__Excerpt to read__:
---*---

Gathered together in Dauphin Island, Alabama in late 2022, a team of researchers from graduate students and early career postdoctoral scientists to senior scientists ready presentations on their most up-to-date findings. Their expertise include climate science, watershed hydrology, water quality, economics, fisheries, physical oceanography, and ecology. 

Amongst them, in almost equal numbers, are those they hope will be able to use their research, namely, representatives from state agencies and non-governmental organizations. The project lead, Dr. John Lehrter, characterizes them as “folks that are real boots on the ground, people that are implementing projects around here.” 

This gathering takes a different approach. To increase the likelihood that the research will be used, the perspectives of these boots on the ground individuals, or intended users, are prioritized. The intended users are the first to present on their own organization’s priorities and projects before the research team shares their findings. The users are also asked questions by the researchers and an understanding of how they can work together grows. 

Dr. Ronald Baker’s fisheries lab samples benthic habitats for early life stages of fish. These studies provide foundational knowledge about the importance of nursery grounds for these species and contribute to the comprehensive nature of the model. Photo courtesy of John Lehrter

John Mareska, assistant chief of fisheries in the Marine Resources Division for the Alabama Department of Conservation and Natural Resources (ADCNR), recalled Lehrter’s team asking what additional data he and his staff want access to and the types of future challenges they will need information for. Mareska’s and other’s responses are then the guide for these researchers as they return to the field and lab.

---*---

__Exercise data__:

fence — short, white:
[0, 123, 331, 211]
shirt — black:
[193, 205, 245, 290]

---*---

__Set of tasks__:
1. Do these statements agree with the passage about the Dauphin Island research gathering? (a) At the gathering, the researchers share their findings before the intended users present. (b) The people hoping to use the research were present in almost equal numbers to the researchers. (c) John Mareska works for the Alabama Department of Conservation and Natural Resources. Answer yes or no for each, quoting the words from the passage that decide it.
2. Continue the passage about the Dauphin Island research gathering from its last sentence.

__Written responses__:
1.
(a) No. "The intended users are the first to present on their own organization’s priorities and projects before the research team shares their findings."
(b) Yes. "Amongst them, in almost equal numbers, are those they hope will be able to use their research, namely, representatives from state agencies and non-governmental organizations."
(c) Yes. "John Mareska, assistant chief of fisheries in the Marine Resources Division for the Alabama Department of Conservation and Natural Resources (ADCNR)"

2.
These researchers and resource managers are being supported by a $2.8 million award made by the NOAA RESTORE Science Program in 2019 that will last for at least five years. The team has come together to understand how periods of low or high salinity, changes in the amount of oxygen in the water, acidic conditions, and extreme temperatures stress species living in Mobile Bay. The researchers and resource managers are united in confronting these stressors.

‘How do you manage the whole system, not just one particular resource?’

Lehrter considers the Dauphin Island Sea Lab (DISL) a special place for marine scientists. “I can look out my window, and I can see the Gulf of Mexico. And then I go over to the other side of the building, and we’re right at the bottom of Mobile Bay. Being able to get in the boat and, within five minutes, being out collecting data, it’s just a great place to be.” It’s here where he conducted his graduate research and later returned as a faculty member in 2016. 

Before returning to become a professor and associate director of the Stokes School of Marine & Environmental Sciences at the University of South Alabama and senior marine scientist at DISL, Lehrter spent time as a private consultant and federal scientist. He was both intrigued by and frustrated with the disconnect between the reality of many stressors having an impact on the environment and the single-stressor focus of so much science that has been conducted so far.

“There’s climate change, there’s changes in river hydrology, local shoreline development. There’s just a collection of things that are happening to all of these systems simultaneously,” Lehrter said. “I realized that working on these things sort of in a one-off manner, we weren’t really ever going to get the answer about why so many coastal species are in decline, because there are separate drivers, but they all interact with each other, unpredictably.” 

When the NOAA RESTORE Science Program’s 2019 funding opportunity on environmental variability and trends was released, Lehrter was ready to pursue this “once in a career opportunity” with interesting science questions, a team of collaborators, and invested stakeholders.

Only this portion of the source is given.